Start of DATA RECORDS

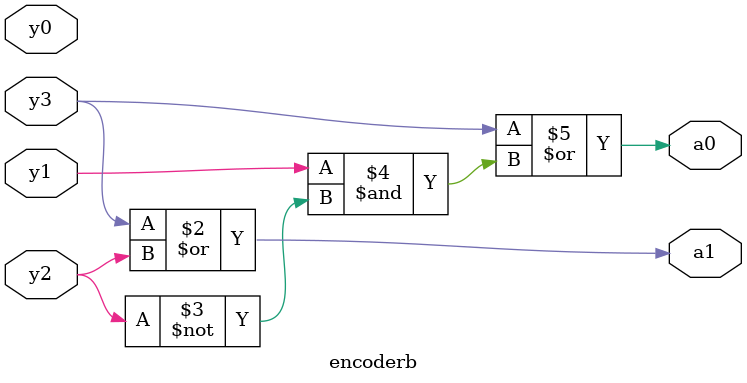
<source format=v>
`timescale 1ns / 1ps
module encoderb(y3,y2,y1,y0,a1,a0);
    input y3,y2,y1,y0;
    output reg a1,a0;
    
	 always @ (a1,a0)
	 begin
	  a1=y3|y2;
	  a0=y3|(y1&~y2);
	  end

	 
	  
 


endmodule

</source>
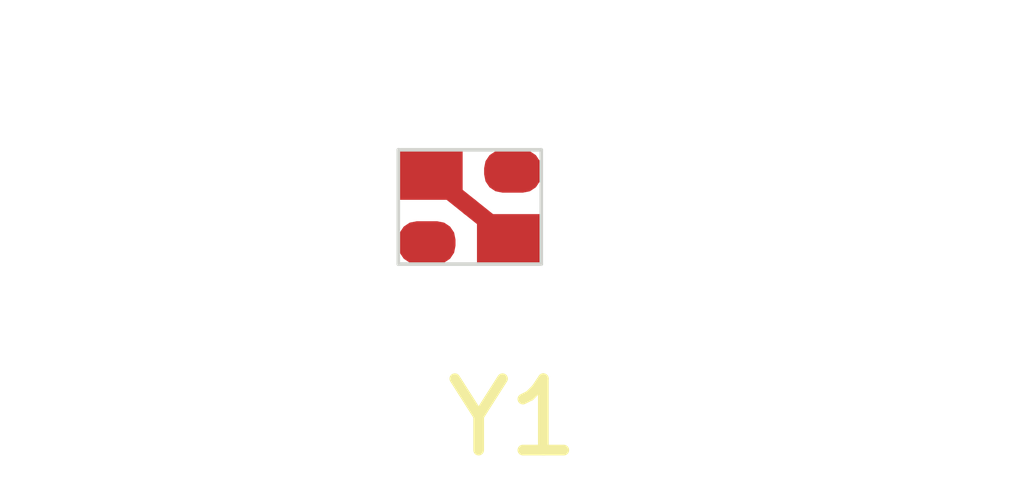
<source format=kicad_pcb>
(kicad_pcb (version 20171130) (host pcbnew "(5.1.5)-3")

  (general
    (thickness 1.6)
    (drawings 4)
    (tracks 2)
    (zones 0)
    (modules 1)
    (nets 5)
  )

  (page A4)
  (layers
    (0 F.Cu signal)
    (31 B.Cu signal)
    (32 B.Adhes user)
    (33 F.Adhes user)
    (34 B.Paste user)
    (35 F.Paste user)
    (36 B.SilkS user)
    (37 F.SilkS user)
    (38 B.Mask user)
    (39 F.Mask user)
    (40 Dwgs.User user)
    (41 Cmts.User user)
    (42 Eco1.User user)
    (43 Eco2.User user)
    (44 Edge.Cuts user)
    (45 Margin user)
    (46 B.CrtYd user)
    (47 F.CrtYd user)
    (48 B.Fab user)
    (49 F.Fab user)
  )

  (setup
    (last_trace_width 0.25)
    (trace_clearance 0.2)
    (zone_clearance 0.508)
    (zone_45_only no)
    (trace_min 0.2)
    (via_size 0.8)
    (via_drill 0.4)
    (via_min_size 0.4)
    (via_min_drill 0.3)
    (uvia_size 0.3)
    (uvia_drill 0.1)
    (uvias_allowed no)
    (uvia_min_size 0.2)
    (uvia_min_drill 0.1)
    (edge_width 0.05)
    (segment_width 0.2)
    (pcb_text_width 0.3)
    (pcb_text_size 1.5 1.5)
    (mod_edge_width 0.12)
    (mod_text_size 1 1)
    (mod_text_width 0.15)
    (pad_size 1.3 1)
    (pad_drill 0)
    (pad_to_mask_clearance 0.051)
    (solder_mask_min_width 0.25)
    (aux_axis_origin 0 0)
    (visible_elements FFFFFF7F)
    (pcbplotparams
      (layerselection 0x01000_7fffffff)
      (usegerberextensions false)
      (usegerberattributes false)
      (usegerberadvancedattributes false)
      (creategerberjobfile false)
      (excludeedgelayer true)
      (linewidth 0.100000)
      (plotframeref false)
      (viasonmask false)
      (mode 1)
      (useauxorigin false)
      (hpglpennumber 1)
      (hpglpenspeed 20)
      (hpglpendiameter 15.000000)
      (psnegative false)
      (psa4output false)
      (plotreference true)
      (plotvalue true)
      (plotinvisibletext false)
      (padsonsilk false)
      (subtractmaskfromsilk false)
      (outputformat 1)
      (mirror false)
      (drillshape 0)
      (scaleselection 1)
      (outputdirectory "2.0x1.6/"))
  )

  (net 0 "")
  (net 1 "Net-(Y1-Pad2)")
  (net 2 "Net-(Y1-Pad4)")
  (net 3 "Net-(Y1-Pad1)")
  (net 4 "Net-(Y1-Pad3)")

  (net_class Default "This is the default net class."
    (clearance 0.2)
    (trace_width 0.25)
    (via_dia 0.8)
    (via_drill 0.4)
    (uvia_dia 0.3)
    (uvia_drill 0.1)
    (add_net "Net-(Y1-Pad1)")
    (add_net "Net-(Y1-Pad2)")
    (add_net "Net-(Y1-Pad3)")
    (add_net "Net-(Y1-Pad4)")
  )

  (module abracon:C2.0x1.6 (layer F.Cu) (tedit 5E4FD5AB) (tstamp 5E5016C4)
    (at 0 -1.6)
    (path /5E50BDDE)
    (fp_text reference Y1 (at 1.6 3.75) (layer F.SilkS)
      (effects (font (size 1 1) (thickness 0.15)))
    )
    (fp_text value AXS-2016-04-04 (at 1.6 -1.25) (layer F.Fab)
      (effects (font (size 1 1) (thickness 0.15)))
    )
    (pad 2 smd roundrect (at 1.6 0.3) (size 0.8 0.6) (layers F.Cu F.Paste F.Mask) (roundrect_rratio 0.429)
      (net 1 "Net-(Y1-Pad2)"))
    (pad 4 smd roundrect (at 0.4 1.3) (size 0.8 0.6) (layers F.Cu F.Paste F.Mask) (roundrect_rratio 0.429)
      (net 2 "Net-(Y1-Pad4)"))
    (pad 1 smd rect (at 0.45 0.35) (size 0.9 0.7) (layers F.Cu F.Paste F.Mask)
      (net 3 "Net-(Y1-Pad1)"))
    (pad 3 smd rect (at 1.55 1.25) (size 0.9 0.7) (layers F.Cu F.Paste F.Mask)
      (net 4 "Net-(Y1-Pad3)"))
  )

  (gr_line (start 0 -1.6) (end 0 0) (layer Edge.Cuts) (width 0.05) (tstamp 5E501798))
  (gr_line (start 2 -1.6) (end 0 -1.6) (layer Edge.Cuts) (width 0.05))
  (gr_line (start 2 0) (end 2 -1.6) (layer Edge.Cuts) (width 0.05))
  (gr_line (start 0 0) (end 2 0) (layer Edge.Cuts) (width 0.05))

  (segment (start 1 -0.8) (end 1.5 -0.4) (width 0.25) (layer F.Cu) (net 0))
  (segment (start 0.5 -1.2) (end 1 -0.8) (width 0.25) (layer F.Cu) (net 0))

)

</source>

End of DATA RECORDS

__WHAT YOU ARE ASKED TO DO__. Omit the pictures and set down the records exactly.

__RESULT OF THE EXERCISE__.
<source format=v>
`timescale 1ns / 1ps
module encoderb(y3,y2,y1,y0,a1,a0);
    input y3,y2,y1,y0;
    output reg a1,a0;
    
	 always @ (a1,a0)
	 begin
	  a1=y3|y2;
	  a0=y3|(y1&~y2);
	  end

	 
	  
 


endmodule

</source>
<source format=kicad_pcb>
(kicad_pcb (version 20171130) (host pcbnew "(5.1.5)-3")

  (general
    (thickness 1.6)
    (drawings 4)
    (tracks 2)
    (zones 0)
    (modules 1)
    (nets 5)
  )

  (page A4)
  (layers
    (0 F.Cu signal)
    (31 B.Cu signal)
    (32 B.Adhes user)
    (33 F.Adhes user)
    (34 B.Paste user)
    (35 F.Paste user)
    (36 B.SilkS user)
    (37 F.SilkS user)
    (38 B.Mask user)
    (39 F.Mask user)
    (40 Dwgs.User user)
    (41 Cmts.User user)
    (42 Eco1.User user)
    (43 Eco2.User user)
    (44 Edge.Cuts user)
    (45 Margin user)
    (46 B.CrtYd user)
    (47 F.CrtYd user)
    (48 B.Fab user)
    (49 F.Fab user)
  )

  (setup
    (last_trace_width 0.25)
    (trace_clearance 0.2)
    (zone_clearance 0.508)
    (zone_45_only no)
    (trace_min 0.2)
    (via_size 0.8)
    (via_drill 0.4)
    (via_min_size 0.4)
    (via_min_drill 0.3)
    (uvia_size 0.3)
    (uvia_drill 0.1)
    (uvias_allowed no)
    (uvia_min_size 0.2)
    (uvia_min_drill 0.1)
    (edge_width 0.05)
    (segment_width 0.2)
    (pcb_text_width 0.3)
    (pcb_text_size 1.5 1.5)
    (mod_edge_width 0.12)
    (mod_text_size 1 1)
    (mod_text_width 0.15)
    (pad_size 1.3 1)
    (pad_drill 0)
    (pad_to_mask_clearance 0.051)
    (solder_mask_min_width 0.25)
    (aux_axis_origin 0 0)
    (visible_elements FFFFFF7F)
    (pcbplotparams
      (layerselection 0x01000_7fffffff)
      (usegerberextensions false)
      (usegerberattributes false)
      (usegerberadvancedattributes false)
      (creategerberjobfile false)
      (excludeedgelayer true)
      (linewidth 0.100000)
      (plotframeref false)
      (viasonmask false)
      (mode 1)
      (useauxorigin false)
      (hpglpennumber 1)
      (hpglpenspeed 20)
      (hpglpendiameter 15.000000)
      (psnegative false)
      (psa4output false)
      (plotreference true)
      (plotvalue true)
      (plotinvisibletext false)
      (padsonsilk false)
      (subtractmaskfromsilk false)
      (outputformat 1)
      (mirror false)
      (drillshape 0)
      (scaleselection 1)
      (outputdirectory "2.0x1.6/"))
  )

  (net 0 "")
  (net 1 "Net-(Y1-Pad2)")
  (net 2 "Net-(Y1-Pad4)")
  (net 3 "Net-(Y1-Pad1)")
  (net 4 "Net-(Y1-Pad3)")

  (net_class Default "This is the default net class."
    (clearance 0.2)
    (trace_width 0.25)
    (via_dia 0.8)
    (via_drill 0.4)
    (uvia_dia 0.3)
    (uvia_drill 0.1)
    (add_net "Net-(Y1-Pad1)")
    (add_net "Net-(Y1-Pad2)")
    (add_net "Net-(Y1-Pad3)")
    (add_net "Net-(Y1-Pad4)")
  )

  (module abracon:C2.0x1.6 (layer F.Cu) (tedit 5E4FD5AB) (tstamp 5E5016C4)
    (at 0 -1.6)
    (path /5E50BDDE)
    (fp_text reference Y1 (at 1.6 3.75) (layer F.SilkS)
      (effects (font (size 1 1) (thickness 0.15)))
    )
    (fp_text value AXS-2016-04-04 (at 1.6 -1.25) (layer F.Fab)
      (effects (font (size 1 1) (thickness 0.15)))
    )
    (pad 2 smd roundrect (at 1.6 0.3) (size 0.8 0.6) (layers F.Cu F.Paste F.Mask) (roundrect_rratio 0.429)
      (net 1 "Net-(Y1-Pad2)"))
    (pad 4 smd roundrect (at 0.4 1.3) (size 0.8 0.6) (layers F.Cu F.Paste F.Mask) (roundrect_rratio 0.429)
      (net 2 "Net-(Y1-Pad4)"))
    (pad 1 smd rect (at 0.45 0.35) (size 0.9 0.7) (layers F.Cu F.Paste F.Mask)
      (net 3 "Net-(Y1-Pad1)"))
    (pad 3 smd rect (at 1.55 1.25) (size 0.9 0.7) (layers F.Cu F.Paste F.Mask)
      (net 4 "Net-(Y1-Pad3)"))
  )

  (gr_line (start 0 -1.6) (end 0 0) (layer Edge.Cuts) (width 0.05) (tstamp 5E501798))
  (gr_line (start 2 -1.6) (end 0 -1.6) (layer Edge.Cuts) (width 0.05))
  (gr_line (start 2 0) (end 2 -1.6) (layer Edge.Cuts) (width 0.05))
  (gr_line (start 0 0) (end 2 0) (layer Edge.Cuts) (width 0.05))

  (segment (start 1 -0.8) (end 1.5 -0.4) (width 0.25) (layer F.Cu) (net 0))
  (segment (start 0.5 -1.2) (end 1 -0.8) (width 0.25) (layer F.Cu) (net 0))

)

</source>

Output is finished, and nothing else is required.